**EXERCISE DESCRIPTION**.
Repeat each entry exactly. Drop every image.

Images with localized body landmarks

● ● ● ● ●

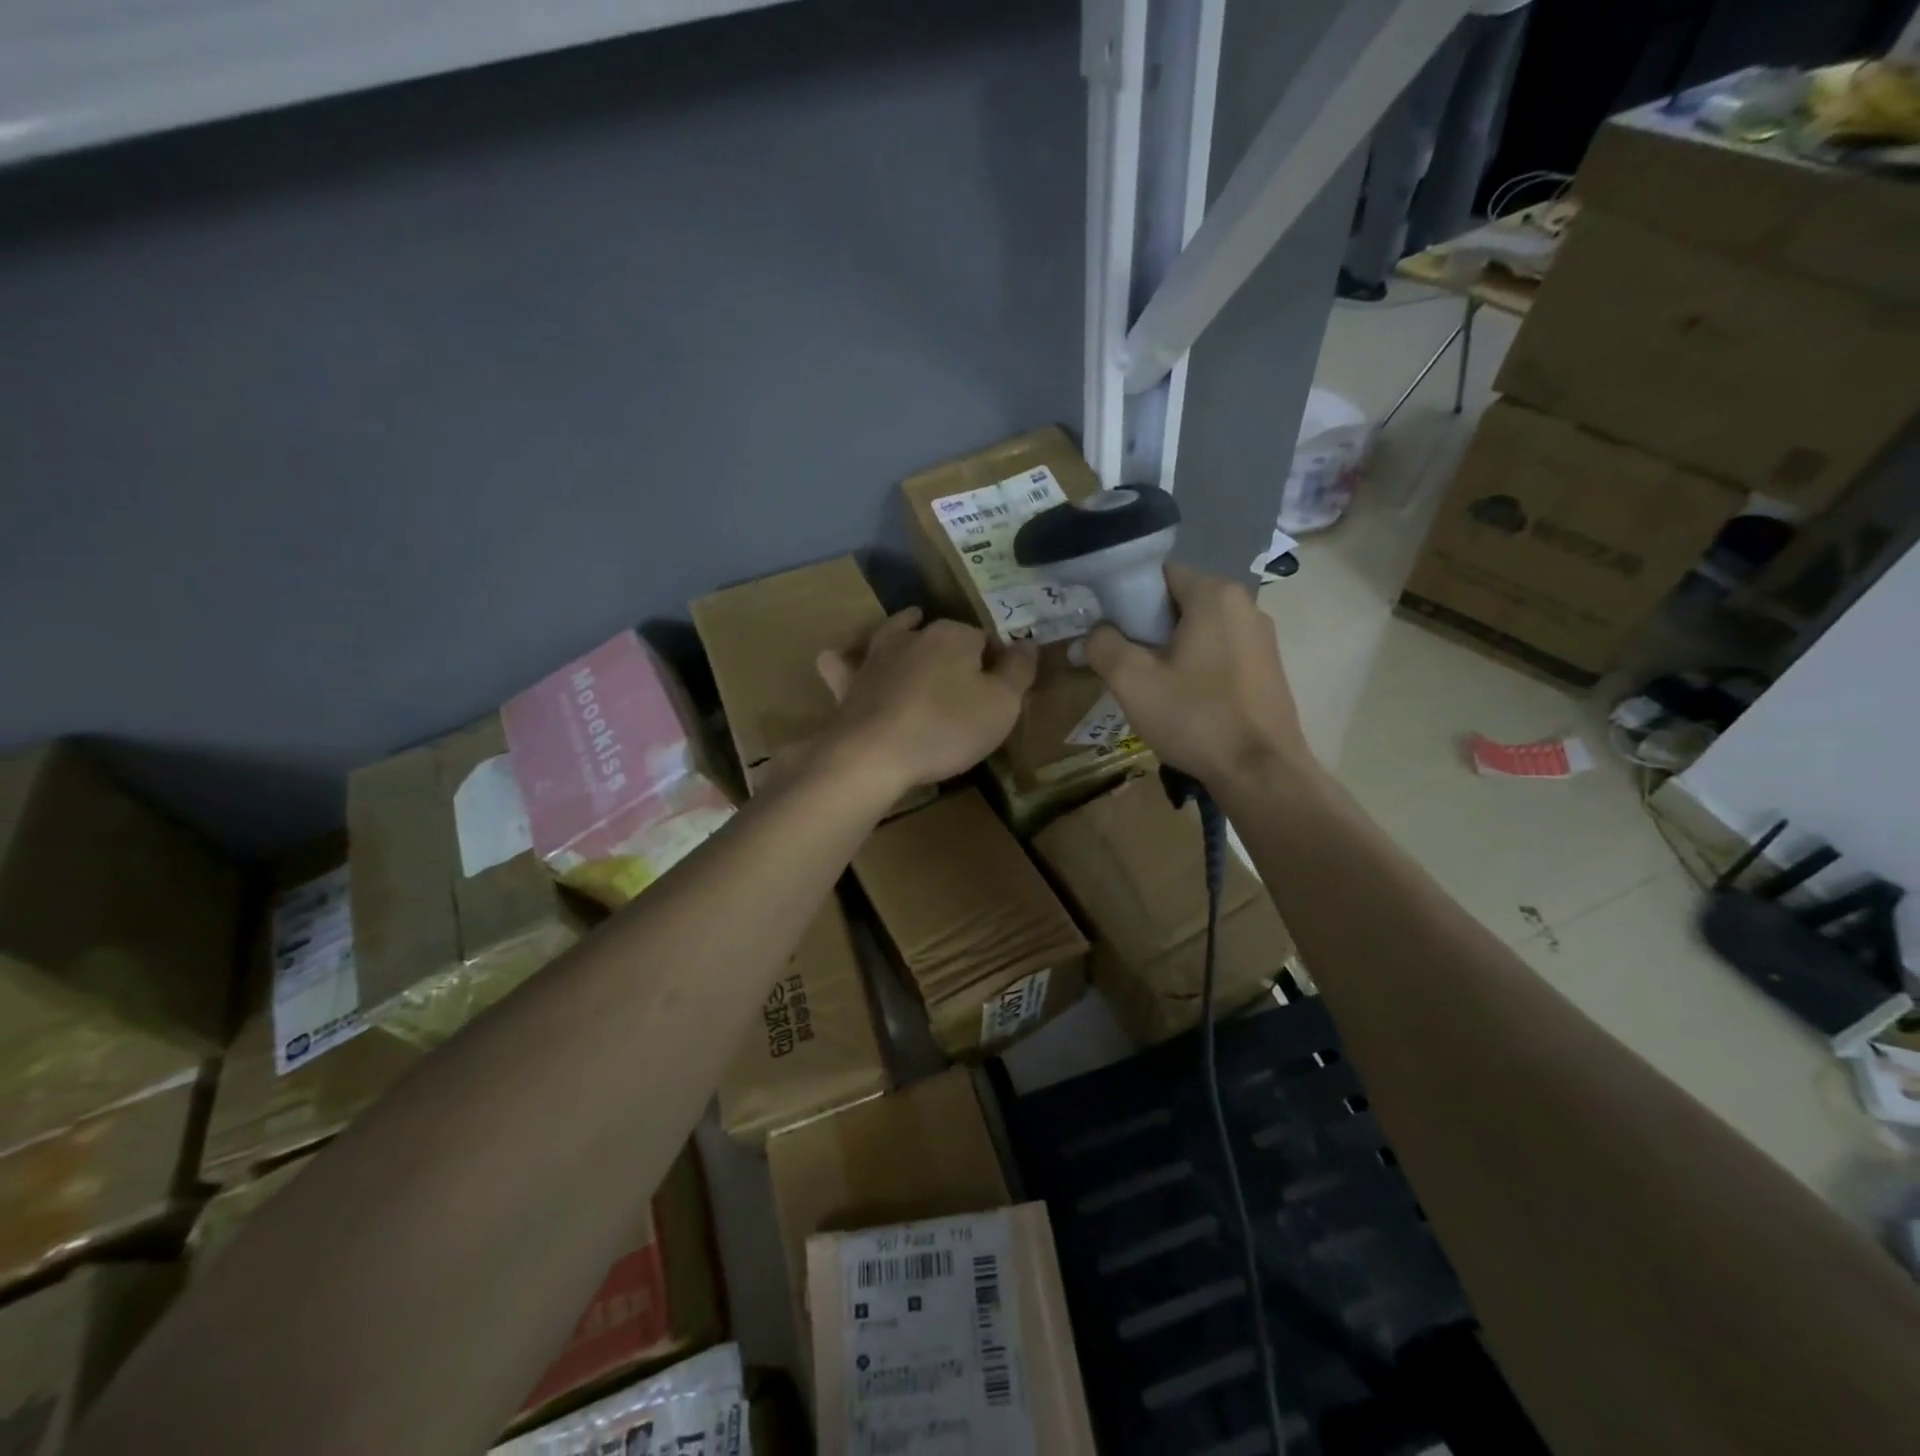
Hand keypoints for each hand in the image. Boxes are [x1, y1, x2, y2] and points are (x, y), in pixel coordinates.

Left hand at [816, 609, 1036, 796]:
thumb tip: (1027, 643)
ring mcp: (876, 656)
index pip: (984, 639)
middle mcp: (913, 635)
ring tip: (911, 626)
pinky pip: (844, 663)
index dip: (994, 660)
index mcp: (954, 636)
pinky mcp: (848, 683)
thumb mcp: (1002, 705)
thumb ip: (1019, 671)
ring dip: (903, 630)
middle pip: (941, 633)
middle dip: (954, 648)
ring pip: (893, 633)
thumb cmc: (947, 729)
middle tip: (963, 678)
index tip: (999, 685)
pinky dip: (847, 661)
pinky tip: (846, 663)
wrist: (874, 755)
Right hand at [1084, 565, 1314, 791]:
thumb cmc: (1195, 717)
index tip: (1110, 630)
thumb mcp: (1132, 681)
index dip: (1127, 597)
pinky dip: (1198, 666)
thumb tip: (1095, 633)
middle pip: (1180, 601)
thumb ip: (1104, 646)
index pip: (1160, 573)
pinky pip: (1220, 653)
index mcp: (1215, 595)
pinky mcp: (1269, 669)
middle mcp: (1245, 605)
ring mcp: (1262, 638)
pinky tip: (1185, 701)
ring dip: (1172, 649)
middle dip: (1148, 627)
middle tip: (1126, 664)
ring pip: (1200, 630)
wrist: (1260, 772)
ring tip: (1153, 687)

● ● ● ● ●

**YOUR SOLUTION**.
Hand keypoints for each hand in the image. Boxes are [x1, y1, x2, y2] and points are (x, y), in pixel coordinates.

Left hand at [816, 609, 1036, 796]:
thumb tip: (1027, 643)
ring mcp: (876, 656)
index pip: (984, 639)
middle mcp: (913, 635)
ring tip: (911, 626)
pinky pip: (844, 663)
index dip: (994, 660)
index mcp: (954, 636)
pinky mcp: (848, 683)
thumb mcp: (1002, 705)
thumb ip: (1019, 671)
ring dip: (903, 630)
middle pip: (941, 633)
middle dip: (954, 648)
ring pip: (893, 633)
thumb cmc: (947, 729)
middle tip: (963, 678)
index tip: (999, 685)
pinky dip: (847, 661)
pinky tip: (846, 663)
wrist: (874, 755)
Right hand at [1084, 565, 1314, 791]:
thumb cmc: (1195, 717)
index tip: (1110, 630)
thumb mcp: (1132, 681)
index dip: (1127, 597)
pinky dip: (1198, 666)
thumb tip: (1095, 633)
middle pip: (1180, 601)
thumb ip: (1104, 646)
index pip: (1160, 573)
pinky pip: (1220, 653)
index mcp: (1215, 595)
pinky mcp: (1269, 669)
middle mcp: (1245, 605)
ring mcp: (1262, 638)
pinky tip: (1185, 701)
ring dip: (1172, 649)
middle dip: (1148, 627)
middle tip: (1126, 664)
ring pip: (1200, 630)
wrist: (1260, 772)
ring tip: (1153, 687)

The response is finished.